Climate-Smart Agricultural Production: The U.S. Department of Agriculture (USDA) is investing $2.8 billion in 70 climate-smart projects benefiting farmers, ranchers, and landowners. South Dakota State University received $80 million to ‘create market opportunities for beef and bison producers who utilize climate-smart agriculture grazing and land-management practices.’ Other colleges in the West that the USDA selected for funding include Texas A&M, the University of Idaho, and Oregon State University. Read more about other regional developments in agricultural technology

Guinness World Record: Denver International Airport (DIA) is on track to set a 2023  Guinness World Record. The Colorado airport has the world’s ‘Largest Airport Therapy Animal Program,’ which offers stress relief to travelers. When DIA launched the Canine Airport Therapy Squad (CATS) in 2015, it had 28 animals. Currently, CATS has 83 therapy dogs and one cat, with plans to continue the program’s growth.
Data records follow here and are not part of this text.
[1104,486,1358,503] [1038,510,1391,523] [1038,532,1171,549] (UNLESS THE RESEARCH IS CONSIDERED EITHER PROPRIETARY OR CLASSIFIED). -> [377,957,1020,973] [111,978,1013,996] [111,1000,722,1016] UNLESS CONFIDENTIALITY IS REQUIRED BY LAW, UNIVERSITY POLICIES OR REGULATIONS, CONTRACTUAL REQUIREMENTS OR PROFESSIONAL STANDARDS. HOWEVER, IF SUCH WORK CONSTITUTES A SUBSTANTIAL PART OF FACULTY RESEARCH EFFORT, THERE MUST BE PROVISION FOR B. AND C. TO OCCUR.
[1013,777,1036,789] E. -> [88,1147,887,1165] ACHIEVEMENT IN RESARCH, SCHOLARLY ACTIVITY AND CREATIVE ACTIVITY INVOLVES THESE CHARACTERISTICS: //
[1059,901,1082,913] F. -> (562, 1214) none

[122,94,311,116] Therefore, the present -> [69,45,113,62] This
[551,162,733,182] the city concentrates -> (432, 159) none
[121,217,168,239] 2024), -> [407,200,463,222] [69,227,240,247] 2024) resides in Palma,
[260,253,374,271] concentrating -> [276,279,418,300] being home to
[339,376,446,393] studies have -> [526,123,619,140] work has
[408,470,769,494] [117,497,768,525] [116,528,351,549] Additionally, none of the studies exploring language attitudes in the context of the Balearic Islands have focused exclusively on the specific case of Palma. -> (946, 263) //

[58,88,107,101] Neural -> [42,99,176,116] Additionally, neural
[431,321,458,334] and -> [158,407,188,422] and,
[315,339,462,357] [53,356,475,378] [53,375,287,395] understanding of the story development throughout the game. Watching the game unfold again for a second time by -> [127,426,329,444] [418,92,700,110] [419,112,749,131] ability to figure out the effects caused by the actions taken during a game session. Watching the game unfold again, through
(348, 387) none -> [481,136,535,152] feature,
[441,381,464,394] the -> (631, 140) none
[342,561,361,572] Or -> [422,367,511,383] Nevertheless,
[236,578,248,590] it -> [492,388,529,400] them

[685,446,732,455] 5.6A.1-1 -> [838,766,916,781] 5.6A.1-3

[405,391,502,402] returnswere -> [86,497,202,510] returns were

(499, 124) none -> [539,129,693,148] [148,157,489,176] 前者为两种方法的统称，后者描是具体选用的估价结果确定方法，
Restoring Saguaro Cactus: After intense wildfires tore through southern Arizona, the Tucson Audubon Society produced a plan to restore saguaro cacti. The organization’s three-year project will plant 14,000 cacti, which are ‘like apartment buildings of wildlife activity.’ Bats feed on the plant's nectar while other birds carve cavities to live in the cactus. It takes 150 years for a saguaro to reach its full size. Download an episode of WGA’s Out West podcast to learn more about wildfire-affected communities' challenges and the resources available to help. 

WNBA Champions: Nevada’s Las Vegas Aces basketball team won their first Women’s  National Basketball Association (WNBA) championship. Coach Becky Hammon from South Dakota became the first rookie WNBA coach to lead a team to a championship. She also previously worked as an assistant coach for the Colorado State University women's basketball team. "Every hard thing that I've gone through has built something in me that I've needed down the road," Coach Hammon said. "And even though it sucks in the moment to not to be picked or to get hurt or whatever it might be, the hard stuff builds stuff in you that's necessary for life, and you'll use it down the road …It may not feel like it in that moment.”